Simba Café is the sort of place that hosts all sorts of people on all sorts of rendezvous: from entrepreneurs, business men, corporates, professionals, brokers and commission agents, to journalists interviewing their news sources.
Walk in at any time during its operational hours (7:00 am-11:00pm) and, first thing, one’s ears will be greeted to a permanent low hum of voices engaged in business-related talk or friendly banter over a light snack.
They do have free wi-fi (of course!), and thanks to this, the man/woman with a lat top is a common sighting here.
Yes, there are people out there who are simply not cut out for the stiff, 8-hour working day at the office under a strict supervisor, and would rather delve into that unfinished report or assignment while sipping on a fruit shake and nibbling on a bite.
Then there are those with “briefcase organizations”, or whose offices are their mobile phones and lap tops –these here are the real “owners” (read core patrons) of Simba Café. However, the centrality of its location also makes Simba Cafe ideal for a quick wind down snack for people driving home after work, especially those with hungry, tantrum-throwing school kids at the back of the car.
The café does an array of light bites like grilled burgers, sandwiches, croissants, pastries, salads, ice cream, and soups.
When I checked in on a Thursday evening, the place was simply jam-packed, both inside, and the outside patio with its cool breeze. Actually, it was a big hustle just locating my contacts, who had to raise their hands above the crowd before we could make contact.
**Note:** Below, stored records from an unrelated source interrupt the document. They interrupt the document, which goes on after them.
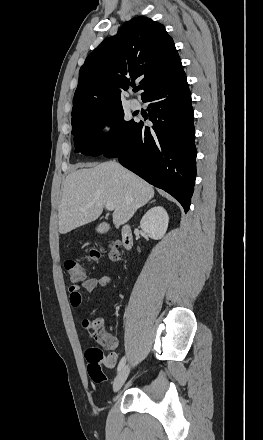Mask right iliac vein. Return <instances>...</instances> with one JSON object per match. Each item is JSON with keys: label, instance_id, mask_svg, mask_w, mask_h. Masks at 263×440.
I'll list each match as a JSON object with an SVG mask.
<instances>
[{"label": "right iliac vein", "instance_id": "obj_1", "mask_svg": "<svg viewBox=\"0 0 263 440\" xmlns=\"http://www.w3.org/2000/svg\"><path fill=\"white\" fill-rule=\"evenodd\" d=\"M130 372V366L129 365H125L117 374V376L115 377L114 381H113V391L116 393L118 392L121 387L123 386V384L125 383L128 375Z\"/></svg>", "mask_w": 263, "mask_h": 440}]
</instances>
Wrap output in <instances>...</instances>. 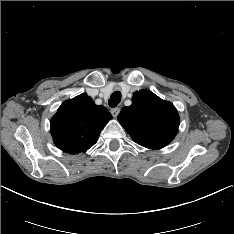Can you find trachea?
Here are the masks:
<instances>
[{
  "label": "trachea",
  "instance_id": "trachea-1",
  "mask_svg": "<svg viewBox=\"0 0 234 234\" xmlns=\"http://www.w3.org/2000/svg\"><path fill=\"white\" fill-rule=\"evenodd\" d=\"M120 101H121V93L119 91H115L110 96L109 106L112 108L117 107Z\"/></svg>",
  "mask_w": 234,
  "mask_h": 234
}]
</instances>
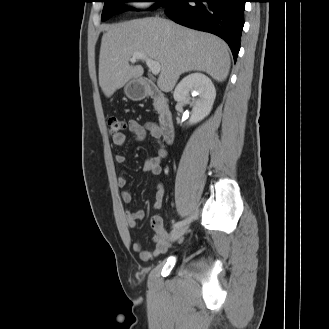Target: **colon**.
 Here are the masks:
<instances>
[{"mask_svg":"<svg viewBox=\"0 0 329 329\" xmlns=\"http://www.w3.org/2000/svg\"><path fill=\"white\" fill-rule=\"evenodd\" d=\"M109 132L112 136H117L124 133L125 124L117 117H110L108 120Z\"/></svg>","mask_w":329,"mask_h":329,"instance_id":"obj_1","label":"colon"}]
</instances>
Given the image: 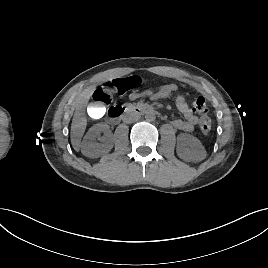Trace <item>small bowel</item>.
Returning a JSON list of instances; mask_svg holds the SVG:
<instances>
[{
    "instance_id": "obj_1",
    "label": "small bowel",
    "mask_w": 268,
    "mask_h": 268,
    "mask_svg": "<svg viewBox=\"0 0 268 268\" xmlns=\"http://www.w3.org/2000/svg\"><path fill=\"white\" fill-rule=\"evenodd\" d=\"M174 96L176 107L182 114V119H174L171 123L173 127L180 131L191 132L198 122L195 112L189 107L185 97L180 93L176 84H162L155 88L145 89L129 95L131 100L147 98L150 100H160Z\"/></svg>"
}]
</instances>
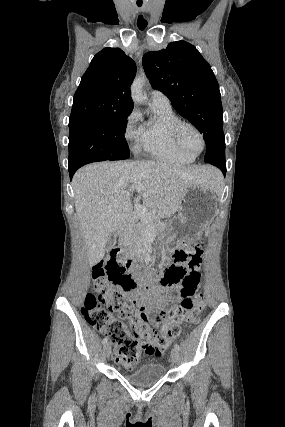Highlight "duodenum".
Wrapping results in <instances>:
<instances>
[{
	"instance_id": "410a0bca",
	"label": "duodenum",
	"mask_w": 285,
	"mask_h": 427,
	"mask_svg": "<svg viewBox=\"0 0 285 427\" xmlns=\"http://www.w3.org/2000/svg\"><path fill=\"white\" fill-rule=\"evenodd\" d=\"M128 226H130L133 230H135L136 232H141L142 231V229L139 227V226H136V225H133V224H131V225H128L127 223H125V222H119L118 223V228L120 229V230H124V229H126Z\"/></svg>"
}]
</instances>
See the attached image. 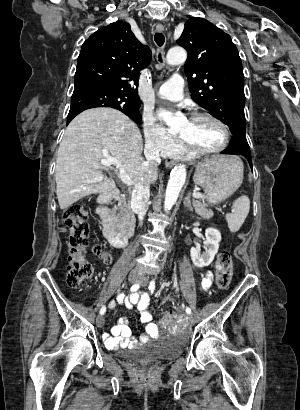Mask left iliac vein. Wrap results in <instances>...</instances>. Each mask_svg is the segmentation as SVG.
I'll list each match as a JSON object with an SVG mask.
<instances>
[{"instance_id":"left-iliac-vein-1","label":"left iliac vein","mask_w":300,"mask_h":410,"mask_svg":"<svg viewBox=\"0 0 300 410\" xmlns=\"http://www.w3.org/2000/svg\"><path fill=\"white\" fill-rule=\"evenodd\" d=\"M139 283L141 284V285H146L147 284V277L146 276H141L140 277V280H139ZM185 318H186V320L189 322V323H193V318H192V316H190V315H187V316H185Z\"/></svg>"}]
</instances>
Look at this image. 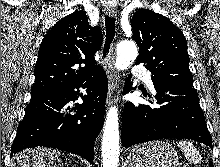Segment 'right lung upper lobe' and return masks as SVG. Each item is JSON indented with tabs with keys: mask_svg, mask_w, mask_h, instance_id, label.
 I'll use <instances>...</instances> for the list:
<instances>
[{
	"mask_svg": "<svg viewBox=\"0 0 220 167\" xmlns=\"http://www.w3.org/2000/svg\"><path fill=\"white\" fill-rule=\"evenodd\" d=\"M103 42L98 26L89 25L84 11H75L59 20L44 36L35 66L31 94L66 87L94 75V54ZM85 64L84 67H76Z\"/></svg>",
	"mask_w": 220,
	"mask_h": 167,
	"instance_id": "right-lung-upper-lobe-1",
	"label": "right lung upper lobe"
}]
</instances>
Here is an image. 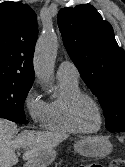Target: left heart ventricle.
<instances>
[{
	"label": "left heart ventricle",
	"instance_id": "obj_1",
	"mask_svg": "<svg viewBox=\"0 0 125 167\" xmlns=\"http://www.w3.org/2000/svg\"><path fill=\"white\" fill-rule=\"evenodd\" d=\"M77 119L81 127L87 130L96 129L99 125V114L95 105L89 100H83L77 109Z\"/></svg>",
	"mask_w": 125,
	"mask_h": 167
}]
</instances>
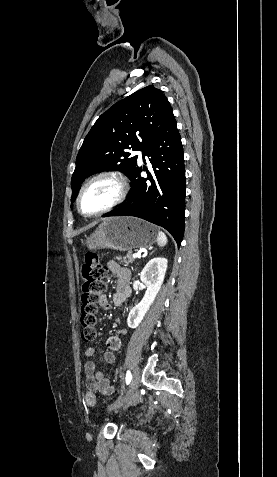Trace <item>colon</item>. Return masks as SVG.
Segmentation results:
<instances>
[{"mask_svg": "<svg viewBox=\"0 0 277 477\" xmlns=\"http://www.w3.org/2000/svg\"><path fill=\"white\" fill-rule=\"evenodd\" d=\"M107 269L100 262L99 255L89 250L85 253L81 266V336L85 342H91L96 338L97 313L101 307L103 292L105 290L104 279ZM85 402L89 407L96 403L93 392H87Z\"/></svg>", "mask_w": 277, "mask_h": 477, "instance_id": "5ec220e1", "label": "colon"}]
</instances>
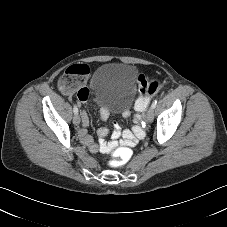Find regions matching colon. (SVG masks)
Listing matches in <instances>:
<instances>
[{
    "label": "colon",
    "instance_id": "1",
    "mask_svg": "<svg viewBox=\"0 0 227 227\" xmlns=\"http://www.w3.org/2000/svg\"><path fill=\"white\" fill-rule=\"evenodd\" d=\"M79 74L74 73V70L66 72L59 80V84L68 92H76L77 98L87 99V91L84 88H80ZM139 95L136 102V108L138 110V117H142V112L146 109L150 98L155 95L161 87L159 79H147L144 76L138 78ZM133 138L127 139V144L131 145ZM110 146L114 149L116 147V141L111 142ZM131 154L128 150L119 149L113 153L112 165L115 167H123L130 161Z\"/></svg>",
    "mask_w": 227,
    "mask_h": 227
}]
</instances>
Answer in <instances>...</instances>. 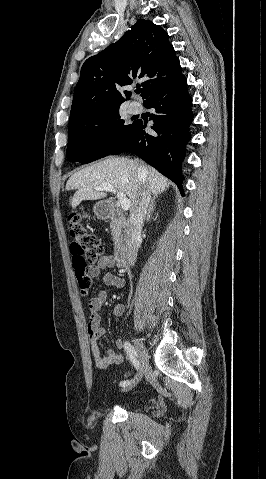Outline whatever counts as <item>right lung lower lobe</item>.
I'll list each match as a JSON object with an SVG mask.
<instances>
[{
  "label": "right lung lower lobe",
  "mask_w": 266,
  "mask_h": 479,
  "mask_svg": "<svg viewBox=\"0 0 266 479\" xmlns=\"http://www.w3.org/2000/svg\"><path fill=\"white\" fill-rule=\"evenodd\" d=\"M192 98L187 91V80L181 74L175 80L159 87L144 101L146 108H154L150 116L155 132H145L141 120L133 126L124 140L110 153L131 152L175 182L182 191L181 163L185 146L190 140L188 126L193 120Z\"/></svg>",
  "instance_id": "1"
}]
</instances>
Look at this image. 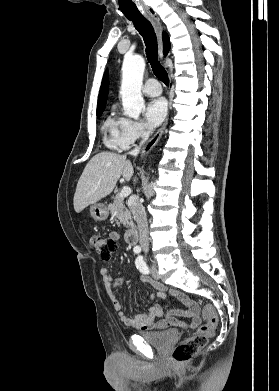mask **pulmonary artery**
I'll return each instance as SVG.
<instances>
[{"label":"pulmonary artery","instance_id":"obj_1","mask_svg":"<svg viewBox=\"0 0 279 391\" xmlns=\"http://www.w3.org/2000/svg\"><path fill=\"white\" fill-rule=\"evenodd\" d=\"M143 92L149 96H158L161 94L162 89L160 84L155 79H149L143 86Z\"/></svg>","mask_w":279,"mask_h":391}]
</instances>
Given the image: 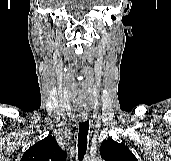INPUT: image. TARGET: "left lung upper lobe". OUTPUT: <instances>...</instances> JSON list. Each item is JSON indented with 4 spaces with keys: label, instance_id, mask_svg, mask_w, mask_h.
<instances>
[{
    "label": "left lung upper lobe",
    "instance_id": "left-lung-upper-lobe-1",
    "mask_svg": "<svg viewBox=\"0 0 171 161\" xmlns=\"http://www.w3.org/2000/svg\"><path fill=\"white\" fill-rule=\"evenodd\" d=\"M100 154L105 161H138L124 144L117 143L112 138L102 142Z\"/></svg>",
    "mask_w": 171,
    "mask_h": 161
}]
</instances>
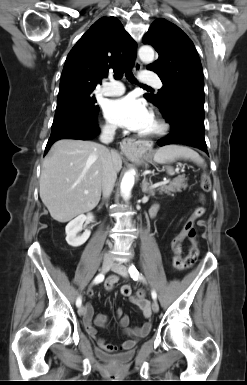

Everybody was hungry, and we agreed it was not the time to bombard the already strained wait staff with hard-to-grasp orders: Once the first person had ordered for plain chips with salad, we all went for that, save for one little girl who insisted on a piece of chicken as well. The chips go for Rwf 1.000, while a soda is at Rwf 500.
The chips came almost piping hot, (who wants stone-cold chips?), and what’s more, the mayonnaise that accompanied it came in generous quantities, with prospects of a refill, not forgetting the white onions, which had the effect of mellowing down on the chips’ crunchiness.
Upon insistence by one of the wait staff, one of us tried the prune juice, which we were told is good for people with bladder infections, while the rest settled for either sodas or orange juice.
Note: Simba Café does not sell alcoholic beverages, a strategy that I thought does more to lend the establishment a family feel than to repel booze-loving clients.